Diversification Opportunities for Lowes Companies and Foot Locker

0.62
  Correlation Coefficient

Poor diversification

The 3 months correlation between Lowes and Foot is 0.62. Overlapping area represents the amount of risk that can be diversified away by holding Lowes Companies and Foot Locker in the same portfolio, assuming nothing else is changed. The correlation between historical prices or returns on Foot Locker and Lowes Companies is a relative statistical measure of the degree to which these equity instruments tend to move together. The correlation coefficient measures the extent to which returns on Lowes Companies are associated (or correlated) with Foot Locker. Values of the correlation coefficient range from -1 to +1, where. The correlation of zero (0) is possible when the price movement of Foot Locker has no effect on the direction of Lowes Companies i.e., Lowes Companies and Foot Locker go up and down completely randomly.

Pair Corralation between Lowes Companies and Foot Locker

Considering the 90-day investment horizon Lowes Companies is expected to generate 0.52 times more return on investment than Foot Locker. However, Lowes Companies is 1.94 times less risky than Foot Locker. It trades about -0.07 of its potential returns per unit of risk. Foot Locker is currently generating about -0.22 per unit of risk. If you would invest  24,726  in Lowes Companies on December 27, 2024 and sell it today you would lose (1,521) from holding Lowes Companies or give up 6.15% of portfolio value over 90 days.
Time Period3 Months [change]
DirectionMoves Together 
StrengthSignificant
Accuracy100.0%
ValuesDaily Returns

Lowes Companies  vs.  Foot Locker

 Performance 
       Timeline  
Lowes Companies 

Risk-Adjusted Performance

Very Weak

 
Weak
 
Strong
Over the last 90 days Lowes Companies has generated negative risk-adjusted returns adding no value to investors with long positions. In spite of fairly stable basic indicators, Lowes Companies is not utilizing all of its potentials. The newest stock price fuss, may contribute to near-short-term losses for the sophisticated investors.
Foot Locker 

Risk-Adjusted Performance

Very Weak

 
Weak
 
Strong
Over the last 90 days Foot Locker has generated negative risk-adjusted returns adding no value to investors with long positions. Despite fragile performance in the last few months, the Stock's essential indicators remain quite persistent which may send shares a bit higher in April 2025. The latest mess may also be a sign of long-standing up-swing for the company institutional investors.

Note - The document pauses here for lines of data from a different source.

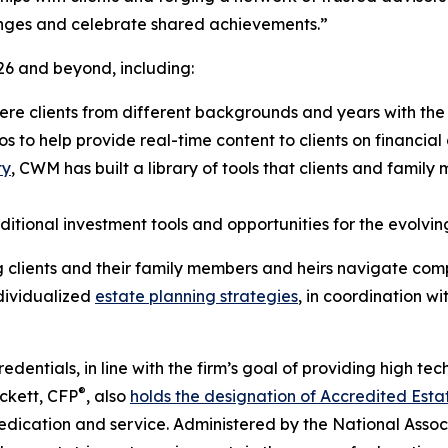
lenges and celebrate shared achievements.”
026 and beyond, including:
ere clients from different backgrounds and years with the 
 to help provide real-time content to clients on financial
ty
, CWM has built a library of tools that clients and famil
tional investment tools and opportunities for the evolving 
clients and their family members and heirs navigate comp
ndividualized
estate planning strategies
, in coordination wi
ntials, in line with the firm’s goal of providing high tec
®
ckett, CFP
, also
holds the designation of Accredited Esta
edication and service. Administered by the National Associa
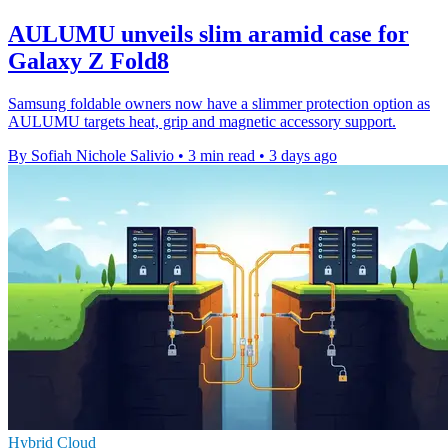
AULUMU unveils slim aramid case for
Galaxy Z Fold8
Samsung foldable owners now have a slimmer protection option as
AULUMU targets heat, grip and magnetic accessory support.
By Sofiah Nichole Salivio
•
3 min read
•
3 days ago
Hybrid Cloud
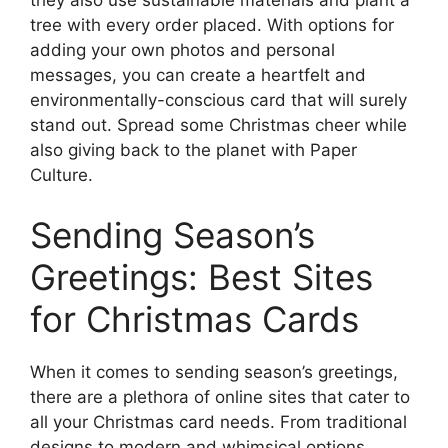
they also use sustainable materials and plant a
tree with every order placed. With options for
adding your own photos and personal
messages, you can create a heartfelt and
environmentally-conscious card that will surely
stand out. Spread some Christmas cheer while
also giving back to the planet with Paper
Culture.
Sending Season’s
Greetings: Best Sites
for Christmas Cards
When it comes to sending season’s greetings,
there are a plethora of online sites that cater to
all your Christmas card needs. From traditional
designs to modern and whimsical options,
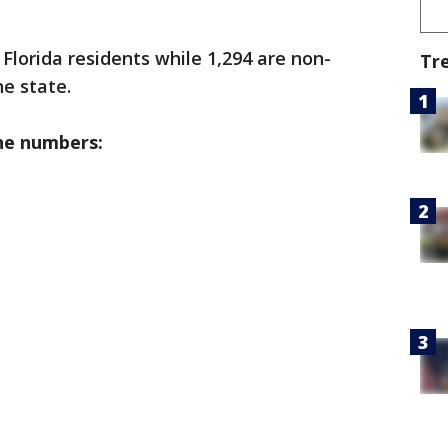
 Florida residents while 1,294 are non-
Tr
he state.
he numbers:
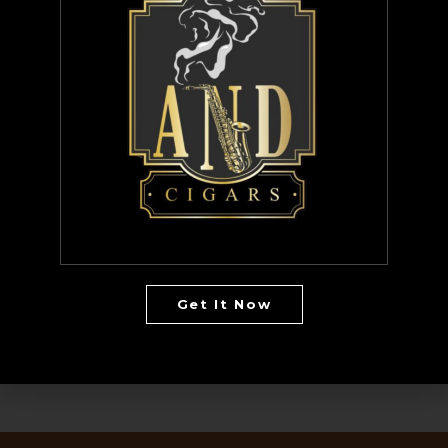
Hazelnut
Jamaica Me Wanna
Love Edition Chocolate Caramel Truffle
Morning Inspiration
Passion blend
The Vibe AND Coffee
Whole Bean
Bundles
CD
Get It Now
uncategorized
Vinyl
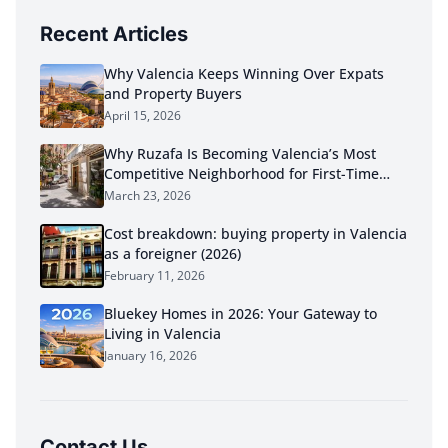
Recent Articles
Why Valencia Keeps Winning Over Expats
and Property Buyers
April 15, 2026
Why Ruzafa Is Becoming Valencia’s Most
Competitive Neighborhood for First-Time
Buyers in 2026
March 23, 2026
Cost breakdown: buying property in Valencia
as a foreigner (2026)
February 11, 2026
Bluekey Homes in 2026: Your Gateway to
Living in Valencia
January 16, 2026
Contact Us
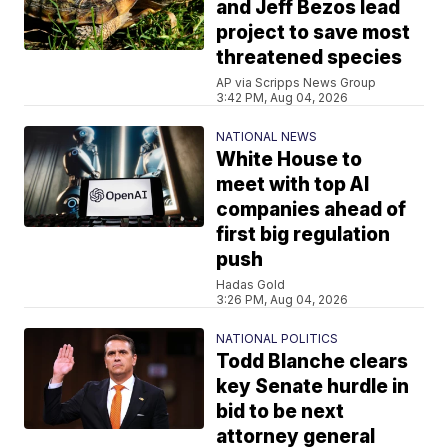
and Jeff Bezos lead
project to save most
threatened species
AP via Scripps News Group
3:42 PM, Aug 04, 2026
NATIONAL NEWS
White House to
meet with top AI
companies ahead of
first big regulation
push
Hadas Gold
3:26 PM, Aug 04, 2026
NATIONAL POLITICS
Todd Blanche clears
key Senate hurdle in
bid to be next
attorney general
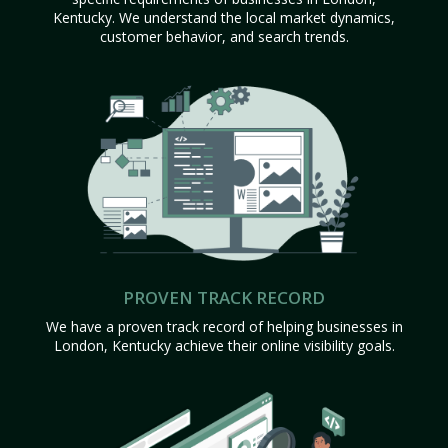
Kentucky. We understand the local market dynamics,
customer behavior, and search trends.
PROVEN TRACK RECORD
We have a proven track record of helping businesses in
London, Kentucky achieve their online visibility goals.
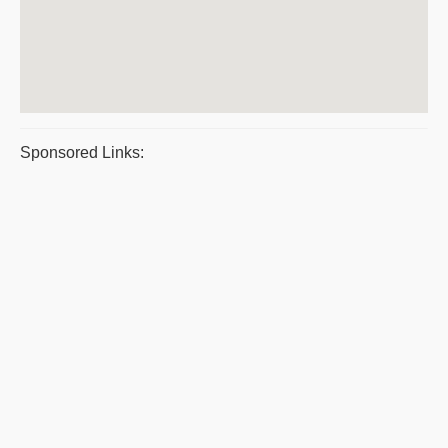
Sponsored Links:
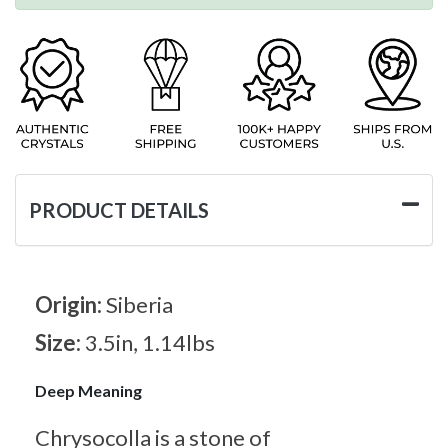
PRODUCT DETAILS
Origin:
Siberia
Size:
3.5in, 1.14lbs
Deep Meaning
Chrysocolla is a stone of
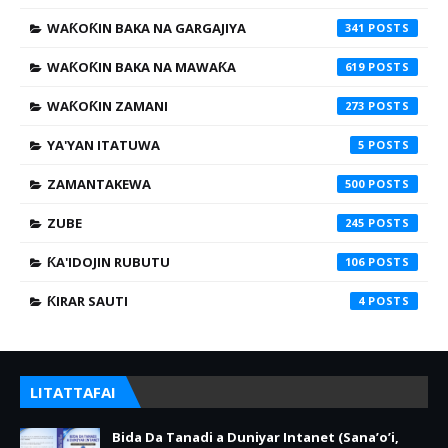
WAƘOƘIN BAKA NA GARGAJIYA
341
WAƘOƘIN BAKA NA MAWAƘA
619
WAƘOƘIN ZAMANI
273
YA'YAN ITATUWA
5
ZAMANTAKEWA
500
ZUBE
245
ƘA'IDOJIN RUBUTU
106
ƘIRAR SAUTI
4
LITATTAFAI
Bida Da Tanadi a Duniyar Intanet (Sana’o’i,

Lowes Companies and Foot Locker Volatility Contrast

   Predicted Return Density   
       Returns  

Pair Trading with Lowes Companies and Foot Locker

The main advantage of trading using opposite Lowes Companies and Foot Locker positions is that it hedges away some unsystematic risk. Because of two separate transactions, even if Lowes Companies position performs unexpectedly, Foot Locker can make up some of the losses. Pair trading also minimizes risk from directional movements in the market. For example, if an entire industry or sector drops because of unexpected headlines, the short position in Foot Locker will offset losses from the drop in Foot Locker's long position.
The idea behind Lowes Companies and Foot Locker pairs trading is to make the combined position market-neutral, meaning the overall market's direction will not affect its win or loss (or potential downside or upside). This can be achieved by designing a pairs trade with two highly correlated stocks or equities that operate in a similar space or sector, making it possible to obtain profits through simple and relatively low-risk investment.
Check out your portfolio center.
Note that this page's information should be used as a complementary analysis to find the right mix of equity instruments to add to your existing portfolios or create a brand new portfolio. You can also try the ETFs module to find actively traded Exchange Traded Funds (ETF) from around the world.